For purposes of subparagraphs (e) (vi) and (e) (vii), an "identified
State" includes any third country, identified by agreement of the
competent authorities, which has effective provisions for the exchange of
information with the State in which the person being tested under this
paragraph is a resident.
f) For purposes of subparagraph (e), a person (or group) shall be
deemed to own a "controlling beneficial interest" in another person if it
holds directly or indirectly a beneficial interest which represents more
than 50 percent of the value and voting power in such other person,
provided that:
i) an interest consisting of 50 percent or less of the value and
voting power of any third person shall not be considered for purposes of
determining the percentage of indirect ownership held in such other
person; and
ii) no person shall be considered to be part of a group owning a
controlling beneficial interest in an entity unless such person holds
directly a beneficial interest which represents at least 10 percent of the
value and voting power in such entity.
g) For purposes of subparagraph (e), a person (or group) shall be
deemed to have "common control" of two persons if it holds a controlling
beneficial interest in each such person.
h) For purposes of applying the rules of this paragraph, where a
person that is a resident of the Netherlands is engaged in the active
conduct of a trade or business in the Netherlands (or considered to be so
engaged under the rules of subparagraph (e)), and activity that is a
component part of, or directly related to that trade or business,
consistent with the rules of subparagraph (e), is also conducted in other
member states of the European Communities, that person may elect to treat
all, or, as the case may be, the proportionate share of such activity as
if it were conducted solely in the Netherlands, provided that each of the
following three ratios exceeds 15 percent:
i) the ratio of the value of assets used or held for use in the active
conduct of the trade or business within the Netherlands (without regard to
any assets attributed from a third state under this subparagraph) to all,
or, as the case may be, the proportionate share of the value of such
assets so used or held for use within all such member states;
ii) the ratio of gross income derived from the active conduct of the
trade or business within the Netherlands (without regard to any gross
income attributed from a third state under this subparagraph) to all, or,
as the case may be, the proportionate share of the gross income so derived
within all such member states; and
iii) the ratio of the payroll expense of the trade or business for
services performed within the Netherlands (without regard to any services
attributed from a third state under this subparagraph) to all, or, as the
case may be, the proportionate share of the payroll expense of the trade
or business for services performed within all such member states.

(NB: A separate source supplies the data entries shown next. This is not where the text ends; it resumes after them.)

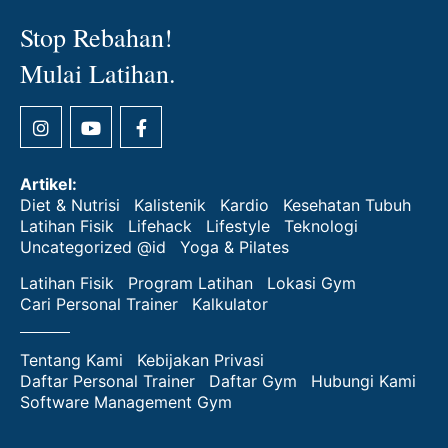
Stop Rebahan!
Mulai Latihan.
Artikel:
Diet & Nutrisi
Kalistenik
Kardio
Kesehatan Tubuh
Latihan Fisik
Lifehack
Lifestyle
Teknologi
Uncategorized @id
Yoga & Pilates
Latihan Fisik
Program Latihan
Lokasi Gym
Cari Personal Trainer
Kalkulator
Tentang Kami
Kebijakan Privasi
Daftar Personal Trainer
Daftar Gym
Hubungi Kami
Software Management Gym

3. A person that is a resident of one of the States shall also be
entitled to all the benefits of this Convention if that person functions
as a headquarter company for a multinational corporate group. A person
shall be considered a headquarter company for this purpose only if:
a) it provides a substantial portion of the overall supervision and
administration of the group, which may include, but cannot be principally,
group financing;
b) the corporate group consists of corporations resident in, and
engaged in an active business in, at least five countries, and the
business activities carried on in each of the five countries (or five
groupings of countries) generate at least 10 percent of the gross income
of the group;
c) the business activities carried on in any one country other than
the State of residence of the headquarter company generate less than 50
percent of the gross income of the group;
d) no more than 25 percent of its gross income is derived from the
other State;
e) it has, and exercises, independent discretionary authority to carry
out the functions referred to in subparagraph (a);
f) it is subject to the same income taxation rules in its country of
residence as persons described in paragraph 2; and
g) the income derived in the other State either is derived in
connection with, or is incidental to, the active business referred to in
subparagraph (b).
If the gross income requirements of subparagraphs (b) (c) or (d) of
this paragraph are not fulfilled, they will be deemed to be fulfilled if
the required ratios are met when averaging the gross income of the
preceding four years.
4. a) A company resident in the Netherlands shall also be entitled to
the benefits of Article 10 (Dividends), 11 (Branch Tax), 12 (Interest) or
13 (Royalties) if:
i) more than 30 percent of the aggregate vote and value of all of its
shares (and more than 30 percent of the shares of any "disproportionate
class of shares") is owned, directly or indirectly, by qualified persons
resident in the Netherlands;
ii) more than 70 percent of all such shares is owned, directly or
indirectly, by qualified persons and persons that are residents of member
states of the European Communities; and
iii) such company meets the base reduction test described in paragraph
5.
b) In determining whether, pursuant to subparagraph (a) (ii), a
company's shares are owned by residents of member states of the European
Communities, only those shares shall be considered which are held by
persons that are residents of states with a comprehensive income tax
Convention with the United States, as long as the particular dividend,
profit or income subject to the branch tax, interest, or royalty payment
in respect of which treaty benefits are claimed would be subject to a rate
of tax under that Convention that is no less favorable than the rate of
tax applicable to such company under Articles 10 (Dividends), 11 (Branch
Tax), 12 (Interest) or 13 (Royalties) of this Convention.